SmolLM - blazingly fast and remarkably powerful
๐ Abstract
This blog post introduces SmolLM, a family of state-of-the-art small language models with 135M, 360M, and 1.7B parameters, trained on a new high-quality dataset called SmolLM-Corpus. The post covers the data curation process, model evaluation, and usage details of these small models.
๐ Q&A
[01] Introduction
1. What is the motivation behind developing small language models?
- There is increasing interest in small language models that can operate on local devices, as it enables novel applications while dramatically reducing inference costs and improving user privacy.
- Techniques such as distillation, quantization, and training small models from scratch on large datasets are being used to create these small models.
2. What are some examples of small language models developed by other companies?
- Microsoft's Phi series, Alibaba's Qwen2 (less than 2B), and Meta's MobileLLM demonstrate that small models can achieve impressive results when designed and trained thoughtfully.
- However, most of the details about the data curation and training of these models are not publicly available.
[02] SmolLM Models
1. What are the key features of the SmolLM models?
- SmolLM is a series of state-of-the-art small language models available in three sizes: 135M, 360M, and 1.7B parameters.
- These models are built on a meticulously curated high-quality training corpus, called SmolLM-Corpus, which the authors are releasing.
2. What are the main components of the SmolLM-Corpus dataset?
- The dataset includes:
- Cosmopedia v2, an enhanced version of the Cosmopedia dataset, consisting of over 30 million textbooks, blog posts, and stories generated by large language models.
- FineWeb-Edu, a dataset of 1.3T tokens of educational web pages filtered from the FineWeb dataset.
- Python-Edu, a refined dataset of 4B tokens of educational Python code samples.
3. How were the prompts and seed samples for the Cosmopedia v2 dataset improved compared to the previous version?
- In Cosmopedia v2, the authors used a predefined list of 34,000 topics based on the BISAC book classification, and implemented a search tool to retrieve the most relevant web pages for each topic.
- This approach was more effective than the unsupervised clustering approach used in Cosmopedia v1.
4. What were the findings from the ablation studies on the Cosmopedia v2 dataset?
- The authors found that textbooks based on topics and seed samples from curated sources such as Stanford and OpenStax provided the best overall performance.
- Textbooks aimed primarily at middle school students gave the best scores on most benchmarks, except for MMLU, which requires more advanced knowledge.

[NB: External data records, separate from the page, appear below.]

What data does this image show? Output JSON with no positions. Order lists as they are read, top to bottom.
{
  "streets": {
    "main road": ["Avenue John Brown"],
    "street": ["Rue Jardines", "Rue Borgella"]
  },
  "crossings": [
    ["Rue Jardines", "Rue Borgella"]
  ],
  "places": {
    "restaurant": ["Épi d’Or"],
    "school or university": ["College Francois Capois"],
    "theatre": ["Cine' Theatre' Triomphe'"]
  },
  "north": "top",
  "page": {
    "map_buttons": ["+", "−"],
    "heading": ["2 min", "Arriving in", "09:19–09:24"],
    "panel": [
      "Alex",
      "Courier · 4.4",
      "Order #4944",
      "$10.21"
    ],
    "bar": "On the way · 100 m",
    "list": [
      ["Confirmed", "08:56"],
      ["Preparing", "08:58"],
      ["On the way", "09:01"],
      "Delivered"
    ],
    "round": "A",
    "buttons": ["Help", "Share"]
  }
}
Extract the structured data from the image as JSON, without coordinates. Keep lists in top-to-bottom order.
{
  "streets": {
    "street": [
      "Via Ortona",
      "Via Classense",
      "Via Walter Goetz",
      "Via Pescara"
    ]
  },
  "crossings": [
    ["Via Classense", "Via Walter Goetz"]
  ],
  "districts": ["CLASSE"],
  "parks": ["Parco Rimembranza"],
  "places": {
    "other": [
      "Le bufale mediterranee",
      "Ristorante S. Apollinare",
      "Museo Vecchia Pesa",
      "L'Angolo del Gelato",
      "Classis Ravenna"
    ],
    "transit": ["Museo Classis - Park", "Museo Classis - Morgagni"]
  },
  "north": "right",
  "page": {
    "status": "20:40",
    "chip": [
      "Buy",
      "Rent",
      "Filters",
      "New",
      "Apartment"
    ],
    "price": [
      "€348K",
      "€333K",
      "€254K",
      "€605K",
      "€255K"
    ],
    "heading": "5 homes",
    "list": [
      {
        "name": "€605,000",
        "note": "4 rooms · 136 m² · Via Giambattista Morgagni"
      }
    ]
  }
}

[03] Training and Evaluation of SmolLM Models
1. What was the training mixture used for the SmolLM models?
- The SmolLM models were trained on a mixture of data sources, including Cosmopedia v2, FineWeb-Edu, Python-Edu, and other subsets from the Cosmopedia v1 dataset.
2. What architectural choices were made for the different sizes of SmolLM models?
- The 135M and 360M parameter models used a design similar to MobileLLM, incorporating Grouped-Query Attention (GQA) and prioritizing depth over width.
- The 1.7B parameter model used a more traditional architecture.
- All three models used embedding tying and a context length of 2048 tokens.
3. How did the authors evaluate the performance of the SmolLM models?
- The SmolLM models were evaluated on a diverse set of benchmarks testing common sense reasoning and world knowledge, using the same evaluation setup for all models.
- The authors also instruction-tuned the models using publicly available permissive instruction datasets and evaluated their performance on the IFEval benchmark.
4. How do the SmolLM models compare to other small language models in terms of performance and memory footprint?
- The SmolLM models outperform other models in their size categories across the evaluated benchmarks.
- The memory footprint of the SmolLM models makes them suitable for deployment on a wide range of devices, from smartphones to laptops.